Allison, White win Hands on Nashville volunteer awards
Allison was named 2010 recipient of the Community Impact Volunteer Award Presented by Mars Petcare for his work with FiftyForward Friends Learning in Pairs, a tutoring program for school children.
He donated more than 1,100 hours to the program during the past five years.
Allison is a fixture at Vanderbilt where he has volunteered with Vanderbilt-Ingram Cancer Center, Monroe Carell Jr. Children's Hospital at Vanderbilt and the Infusion Clinic at Vanderbilt. He also spends time helping out at the Nashville Zoo and the Nashville Humane Association.
Vanderbilt Heart Red Coat Ambassador, Jim White, is the 2010 recipient of the Volunteer Innovator Award presented by CMT One Country.
The Volunteer Innovator Award recognizes individuals or groups who have responded creatively to an unmet community need by designing a volunteer program, practice or response, or by adding innovation to an existing program or agency.
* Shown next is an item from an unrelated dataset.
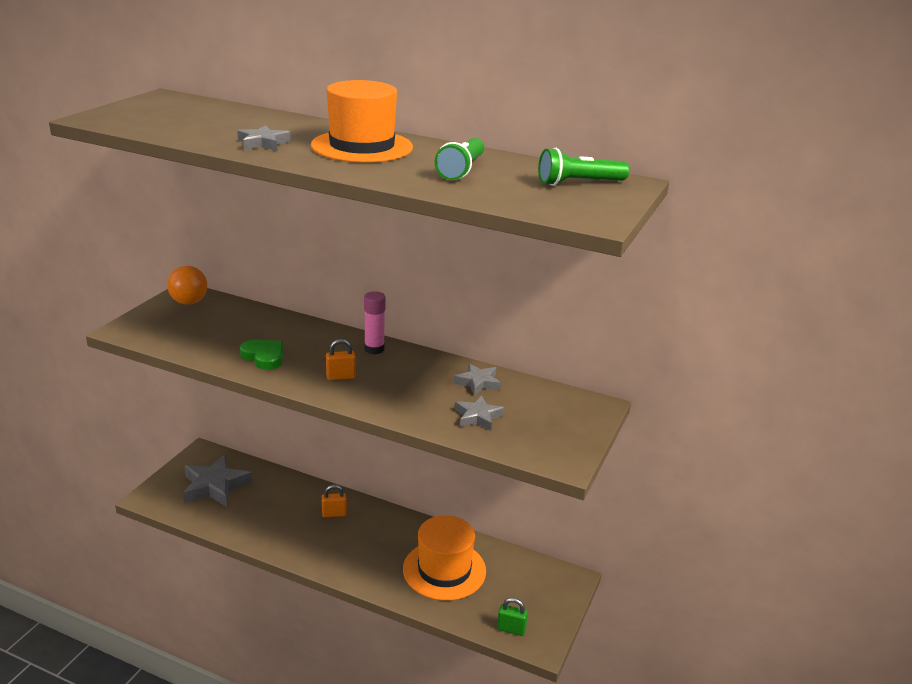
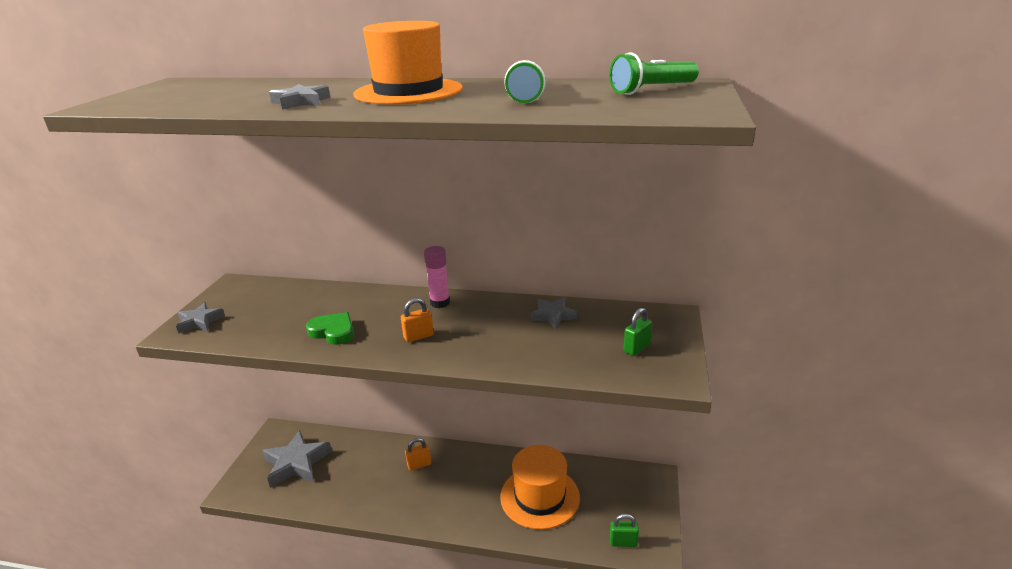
camera: 10 degrees left, 0 degrees up
orange ball [167,266,207,304] -> none
grey star [455,395,504,431] -> grey star moved to [176,302,225,334]
none -> green padlock [623,307,652,356]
White was the first Vanderbilt Heart Red Coat Ambassador, greeting patients and assisting them to their destinations throughout the campus.
He helped create a new volunteer position, the “Heart Institute Inpatient Visitor,” for volunteers who can relate to patients and lean on personal experience to help them through their treatment.
The efforts have been so successful that Vanderbilt has created similar volunteer programs in other areas of the hospital.
“Our volunteers provide an invaluable service to patients and their families, guiding them to appointments, helping them navigate sometimes confusing hallways, and working to make them more comfortable during their time at Vanderbilt,” said Andy Peterson, manager of Volunteer Services.
“The Vanderbilt Strobel Award winners and nominees are part of a larger group of nearly 750 Vanderbilt volunteers who generously donate their time to help our visitors each and every day.”